----- DATA SHOWN

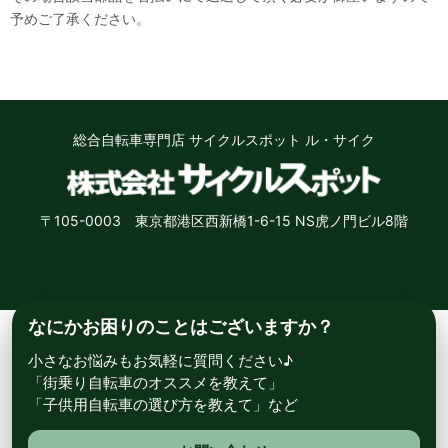
予めご了承ください。
総合自転車専門店 サイクルスポット ル・サイク
〒105-0003 東京都港区西新橋1-6-15 NS虎ノ門ビル8階
なにかお困りのことはございますか？
小さなお悩みもお気軽に質問ください♪
「街乗り自転車のオススメを教えて」
「子供用自転車の選び方を教えて」など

----------

- YOUR TASK
Write out the text of all the records again with "自転車" changed to "バイク" wherever it appears and everything else left as it is. Leave out the pictures.

- RESPONSE
予めご了承ください。
総合バイク専門店 サイクルスポット ル・サイク
〒105-0003 東京都港区西新橋1-6-15 NS虎ノ門ビル8階
なにかお困りのことはございますか？
小さなお悩みもお気軽に質問ください♪
「街乗りバイクのオススメを教えて」
「子供用バイクの選び方を教えて」など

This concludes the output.